Future communication networks must address the scarce spectrum to accommodate extensive growth of heterogeneous wireless devices. Efforts are underway to address spectrum coexistence, enhance spectrum awareness, and bolster authentication schemes. Wireless signal recognition is becoming increasingly more significant for spectrum monitoring, spectrum management, secure communications, among others. Consequently, comprehensive spectrum awareness on the edge has the potential to serve as a key enabler for the emerging beyond 5G (fifth generation) networks. State-of-the-art studies in this domain have (i) only focused on a single task – modulation or signal (protocol) classification – which in many cases is insufficient information for a system to act on, (ii) consider either radar or communication waveforms (homogeneous waveform category), and (iii) does not address edge deployment during neural network design phase. In this work, for the first time in the wireless communication domain, we exploit the potential of deep neural networks based multi-task learning (MTL) framework to simultaneously learn modulation and signal classification tasks while considering heterogeneous wireless signals such as radar and communication waveforms in the electromagnetic spectrum. The proposed MTL architecture benefits from the mutual relation between the two tasks in improving the classification accuracy as well as the learning efficiency with a lightweight neural network model. We additionally include experimental evaluations of the model with over-the-air collected samples and demonstrate first-hand insight on model compression along with deep learning pipeline for deployment on resource-constrained edge devices. We demonstrate significant computational, memory, and accuracy improvement of the proposed model over two reference architectures. In addition to modeling a lightweight MTL model suitable for resource-constrained embedded radio platforms, we provide a comprehensive heterogeneous wireless signals dataset for public use.
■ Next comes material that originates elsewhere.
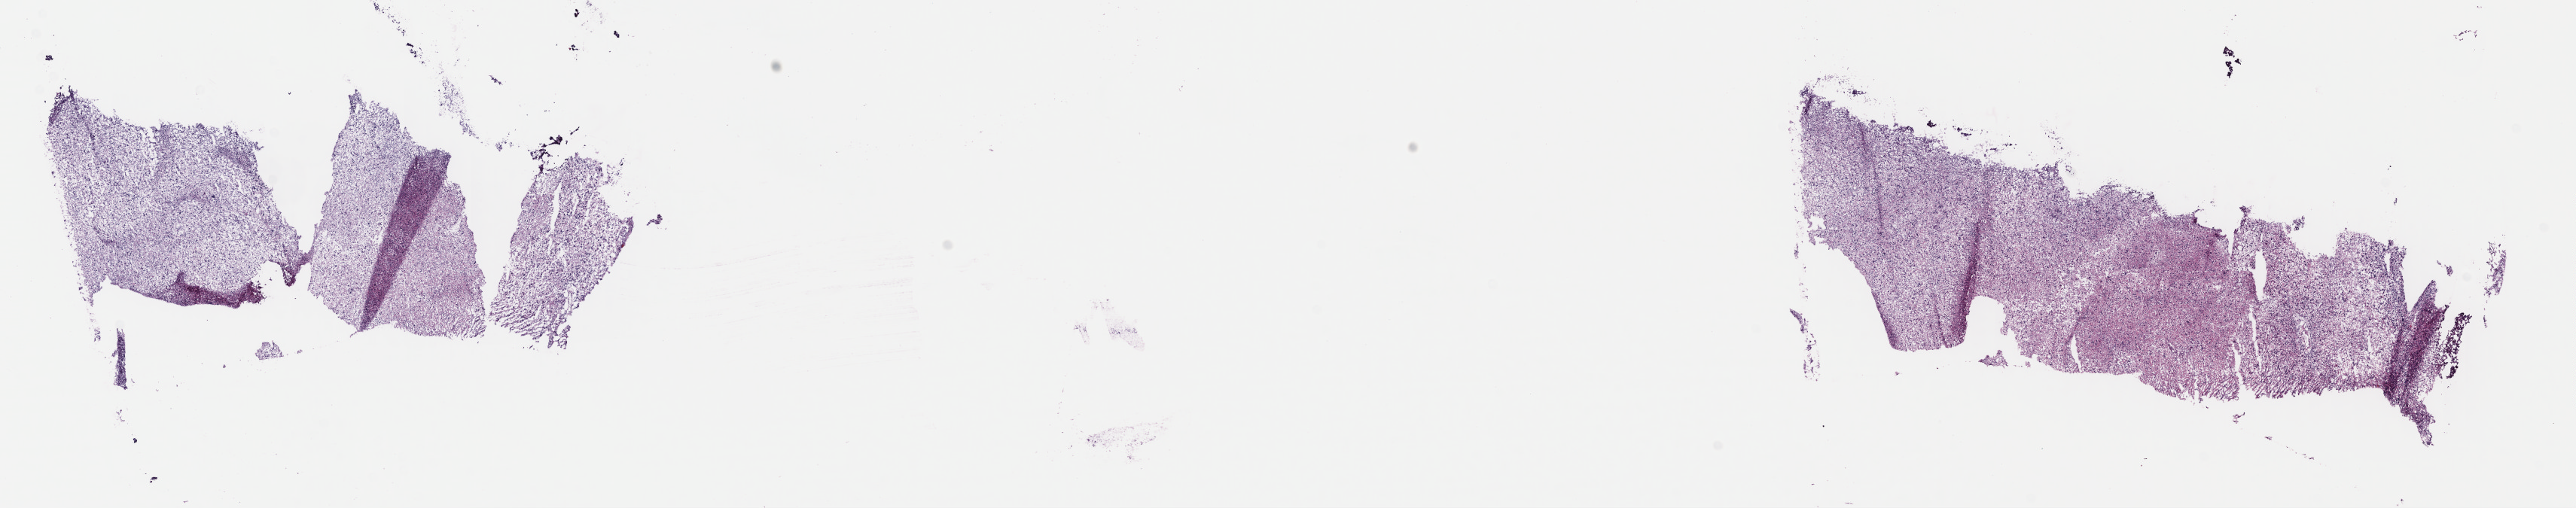
H&E-stained whole-slide image, low-resolution overview of the scanned area, about 26.9 x 5.3 mm (from a 40x scan); frozen section from the top of the tissue portion; sample: recurrent tumour, brain. Female patient; age at initial diagnosis 35 years. Pathologist review of this section (percent, as recorded): tumour cells 50%, tumour nuclei 85%, normal cells 5%, stromal cells 45%, necrosis 0%. Inflammatory infiltration, as recorded: lymphocyte infiltration 0%, monocyte infiltration 0%, neutrophil infiltration 0%.
• this section: recurrent tumour
• patient diagnosis: Oligodendroglioma, NOS (cerebrum)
未来的通信网络必须解决稀缺的频谱，以适应异构无线设备的广泛增长。正在努力解决频谱共存、增强频谱意识和支持认证方案。无线信号识别在频谱监测、频谱管理、安全通信等方面变得越来越重要。因此，边缘的全面频谱感知有潜力成为超越 5G（第五代）网络的关键推动者。该领域最先进的研究 (i) 仅关注单一任务——调制或信号（协议）分类——在许多情况下，这对于系统采取行动而言信息不足，(ii) 考虑任一雷达或通信波形（同质波形类别），以及 (iii) 在神经网络设计阶段不解决边缘部署问题。在这项工作中，我们首次在无线通信领域利用基于深度神经网络的多任务学习 (MTL) 框架的潜力，在考虑雷达和通信波形等异构无线信号的同时，同时学习调制和信号分类任务在电磁频谱中。所提出的 MTL 架构受益于两个任务之间的相互关系，从而提高了分类精度以及轻量级神经网络模型的学习效率。我们还包括使用无线收集的样本对模型进行实验评估，并展示对模型压缩的第一手见解以及用于在资源受限的边缘设备上部署的深度学习管道。我们展示了所提出的模型在两个参考架构上的显着计算、内存和准确性改进。除了对适用于资源受限的嵌入式无线电平台的轻量级 MTL 模型进行建模外，我们还提供了一个全面的异构无线信号数据集供公众使用。